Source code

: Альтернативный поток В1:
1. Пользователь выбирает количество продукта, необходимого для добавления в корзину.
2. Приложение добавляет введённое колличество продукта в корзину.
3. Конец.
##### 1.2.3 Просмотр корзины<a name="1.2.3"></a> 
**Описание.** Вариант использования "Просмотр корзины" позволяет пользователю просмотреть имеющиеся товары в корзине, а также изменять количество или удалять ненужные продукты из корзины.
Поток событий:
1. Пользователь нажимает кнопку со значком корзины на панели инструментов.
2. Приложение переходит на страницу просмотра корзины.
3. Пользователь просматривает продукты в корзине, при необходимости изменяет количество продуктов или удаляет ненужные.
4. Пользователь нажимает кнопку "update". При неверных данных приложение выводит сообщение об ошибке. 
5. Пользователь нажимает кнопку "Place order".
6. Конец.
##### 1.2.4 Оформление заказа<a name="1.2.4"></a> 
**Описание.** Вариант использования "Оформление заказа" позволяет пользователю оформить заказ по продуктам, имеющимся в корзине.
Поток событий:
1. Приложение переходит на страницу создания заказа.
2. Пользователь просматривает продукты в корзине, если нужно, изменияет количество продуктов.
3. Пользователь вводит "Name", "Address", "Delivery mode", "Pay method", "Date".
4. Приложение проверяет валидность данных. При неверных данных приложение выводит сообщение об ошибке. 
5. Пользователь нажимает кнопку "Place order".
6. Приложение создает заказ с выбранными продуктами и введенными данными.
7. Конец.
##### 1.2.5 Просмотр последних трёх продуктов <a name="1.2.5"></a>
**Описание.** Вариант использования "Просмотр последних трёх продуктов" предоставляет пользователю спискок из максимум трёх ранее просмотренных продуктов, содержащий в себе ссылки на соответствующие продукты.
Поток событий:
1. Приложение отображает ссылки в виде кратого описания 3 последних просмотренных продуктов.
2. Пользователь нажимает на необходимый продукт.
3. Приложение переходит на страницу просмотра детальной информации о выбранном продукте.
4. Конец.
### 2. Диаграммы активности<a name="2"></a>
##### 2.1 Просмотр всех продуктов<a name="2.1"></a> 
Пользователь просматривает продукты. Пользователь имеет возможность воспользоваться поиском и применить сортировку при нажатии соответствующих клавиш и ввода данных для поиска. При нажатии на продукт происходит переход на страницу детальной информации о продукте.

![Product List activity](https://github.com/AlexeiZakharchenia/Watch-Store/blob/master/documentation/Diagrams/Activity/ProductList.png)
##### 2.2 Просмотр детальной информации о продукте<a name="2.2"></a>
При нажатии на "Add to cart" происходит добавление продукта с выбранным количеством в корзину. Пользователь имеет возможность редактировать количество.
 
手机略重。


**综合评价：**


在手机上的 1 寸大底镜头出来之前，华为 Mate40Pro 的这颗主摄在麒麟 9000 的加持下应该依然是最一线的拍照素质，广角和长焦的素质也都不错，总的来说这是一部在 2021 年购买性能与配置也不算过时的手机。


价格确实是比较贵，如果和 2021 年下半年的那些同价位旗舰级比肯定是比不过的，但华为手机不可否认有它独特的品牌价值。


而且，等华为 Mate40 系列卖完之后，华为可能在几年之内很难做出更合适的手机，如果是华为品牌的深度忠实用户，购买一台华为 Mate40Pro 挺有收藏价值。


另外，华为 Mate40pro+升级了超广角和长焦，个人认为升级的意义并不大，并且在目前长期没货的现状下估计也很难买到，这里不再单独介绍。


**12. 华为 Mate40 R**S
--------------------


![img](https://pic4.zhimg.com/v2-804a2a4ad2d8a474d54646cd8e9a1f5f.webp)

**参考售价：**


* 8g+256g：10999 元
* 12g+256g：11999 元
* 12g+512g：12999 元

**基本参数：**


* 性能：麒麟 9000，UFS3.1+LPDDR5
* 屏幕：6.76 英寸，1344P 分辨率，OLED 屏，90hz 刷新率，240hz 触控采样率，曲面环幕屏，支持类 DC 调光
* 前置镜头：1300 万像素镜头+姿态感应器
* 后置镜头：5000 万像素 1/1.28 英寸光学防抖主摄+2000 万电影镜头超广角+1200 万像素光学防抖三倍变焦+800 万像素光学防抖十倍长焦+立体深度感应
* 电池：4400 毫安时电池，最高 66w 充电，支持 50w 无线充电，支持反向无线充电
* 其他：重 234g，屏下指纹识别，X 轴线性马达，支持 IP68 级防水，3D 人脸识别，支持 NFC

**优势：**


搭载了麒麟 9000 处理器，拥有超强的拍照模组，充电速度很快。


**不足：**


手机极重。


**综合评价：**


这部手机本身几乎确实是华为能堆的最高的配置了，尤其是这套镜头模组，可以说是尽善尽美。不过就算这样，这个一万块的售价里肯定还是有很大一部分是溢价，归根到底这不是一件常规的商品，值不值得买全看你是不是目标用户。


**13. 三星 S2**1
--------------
------------------------------
## [AIM OF THE EXERCISE]
Would you give again, word for word, every line from the one with "充电，支持 50w 无线充电，支持反向无线充电" through the final line of the listing above?

## [EXERCISE RESPONSE]
* 电池：4400 毫安时电池，最高 66w 充电，支持 50w 无线充电，支持反向无线充电
* 其他：重 234g，屏下指纹识别，X 轴线性马达，支持 IP68 级防水，3D 人脸识别，支持 NFC

**优势：**


搭载了麒麟 9000 处理器，拥有超强的拍照模组，充电速度很快。


**不足：**


手机极重。


**综合评价：**


这部手机本身几乎确实是华为能堆的最高的配置了，尤其是这套镜头模组，可以说是尽善尽美。不过就算这样，这个一万块的售价里肯定还是有很大一部分是溢价，归根到底这不是一件常规的商品，值不值得买全看你是不是目标用户。


**13. 三星 S2**1
--------------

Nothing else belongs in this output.